START Dataset section

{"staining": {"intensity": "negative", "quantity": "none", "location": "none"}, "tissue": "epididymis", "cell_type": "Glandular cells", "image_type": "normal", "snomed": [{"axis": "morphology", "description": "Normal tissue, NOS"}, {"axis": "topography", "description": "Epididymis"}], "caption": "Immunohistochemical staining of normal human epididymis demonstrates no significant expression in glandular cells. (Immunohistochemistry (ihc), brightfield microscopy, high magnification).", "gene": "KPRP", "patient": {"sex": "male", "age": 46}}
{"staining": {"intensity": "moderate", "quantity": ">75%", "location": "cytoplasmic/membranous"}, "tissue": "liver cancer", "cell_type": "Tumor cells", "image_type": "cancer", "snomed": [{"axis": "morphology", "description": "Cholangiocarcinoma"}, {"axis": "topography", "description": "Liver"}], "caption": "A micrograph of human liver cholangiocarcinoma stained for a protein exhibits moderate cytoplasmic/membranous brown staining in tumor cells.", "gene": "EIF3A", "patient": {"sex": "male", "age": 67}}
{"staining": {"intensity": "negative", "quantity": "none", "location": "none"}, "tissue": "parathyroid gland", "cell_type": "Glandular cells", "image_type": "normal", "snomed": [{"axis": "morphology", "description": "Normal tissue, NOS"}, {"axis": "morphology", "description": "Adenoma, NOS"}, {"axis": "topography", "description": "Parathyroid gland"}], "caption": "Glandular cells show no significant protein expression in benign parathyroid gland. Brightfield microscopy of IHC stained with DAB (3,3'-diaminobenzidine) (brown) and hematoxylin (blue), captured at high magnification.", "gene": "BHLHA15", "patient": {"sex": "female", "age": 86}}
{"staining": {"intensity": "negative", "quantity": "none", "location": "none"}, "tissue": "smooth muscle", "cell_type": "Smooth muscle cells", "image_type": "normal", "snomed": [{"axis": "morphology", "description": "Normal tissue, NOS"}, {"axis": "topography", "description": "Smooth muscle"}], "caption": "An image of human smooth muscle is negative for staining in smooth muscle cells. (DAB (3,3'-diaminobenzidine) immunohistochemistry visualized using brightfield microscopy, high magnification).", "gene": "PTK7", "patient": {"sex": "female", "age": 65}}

END Dataset section

→ What is required: The entire listing should be repeated with no line missing and no word altered.

→ Response area:
{"staining": {"intensity": "negative", "quantity": "none", "location": "none"}, "tissue": "epididymis", "cell_type": "Glandular cells", "image_type": "normal", "snomed": [{"axis": "morphology", "description": "Normal tissue, NOS"}, {"axis": "topography", "description": "Epididymis"}], "caption": "Immunohistochemical staining of normal human epididymis demonstrates no significant expression in glandular cells. (Immunohistochemistry (ihc), brightfield microscopy, high magnification).", "gene": "KPRP", "patient": {"sex": "male", "age": 46}}
{"staining": {"intensity": "moderate", "quantity": ">75%", "location": "cytoplasmic/membranous"}, "tissue": "liver cancer", "cell_type": "Tumor cells", "image_type": "cancer", "snomed": [{"axis": "morphology", "description": "Cholangiocarcinoma"}, {"axis": "topography", "description": "Liver"}], "caption": "A micrograph of human liver cholangiocarcinoma stained for a protein exhibits moderate cytoplasmic/membranous brown staining in tumor cells.", "gene": "EIF3A", "patient": {"sex": "male", "age": 67}}
{"staining": {"intensity": "negative", "quantity": "none", "location": "none"}, "tissue": "parathyroid gland", "cell_type": "Glandular cells", "image_type": "normal", "snomed": [{"axis": "morphology", "description": "Normal tissue, NOS"}, {"axis": "morphology", "description": "Adenoma, NOS"}, {"axis": "topography", "description": "Parathyroid gland"}], "caption": "Glandular cells show no significant protein expression in benign parathyroid gland. Brightfield microscopy of IHC stained with DAB (3,3'-diaminobenzidine) (brown) and hematoxylin (blue), captured at high magnification.", "gene": "BHLHA15", "patient": {"sex": "female", "age": 86}}
{"staining": {"intensity": "negative", "quantity": "none", "location": "none"}, "tissue": "smooth muscle", "cell_type": "Smooth muscle cells", "image_type": "normal", "snomed": [{"axis": "morphology", "description": "Normal tissue, NOS"}, {"axis": "topography", "description": "Smooth muscle"}], "caption": "An image of human smooth muscle is negative for staining in smooth muscle cells. (DAB (3,3'-diaminobenzidine) immunohistochemistry visualized using brightfield microscopy, high magnification).", "gene": "PTK7", "patient": {"sex": "female", "age": 65}}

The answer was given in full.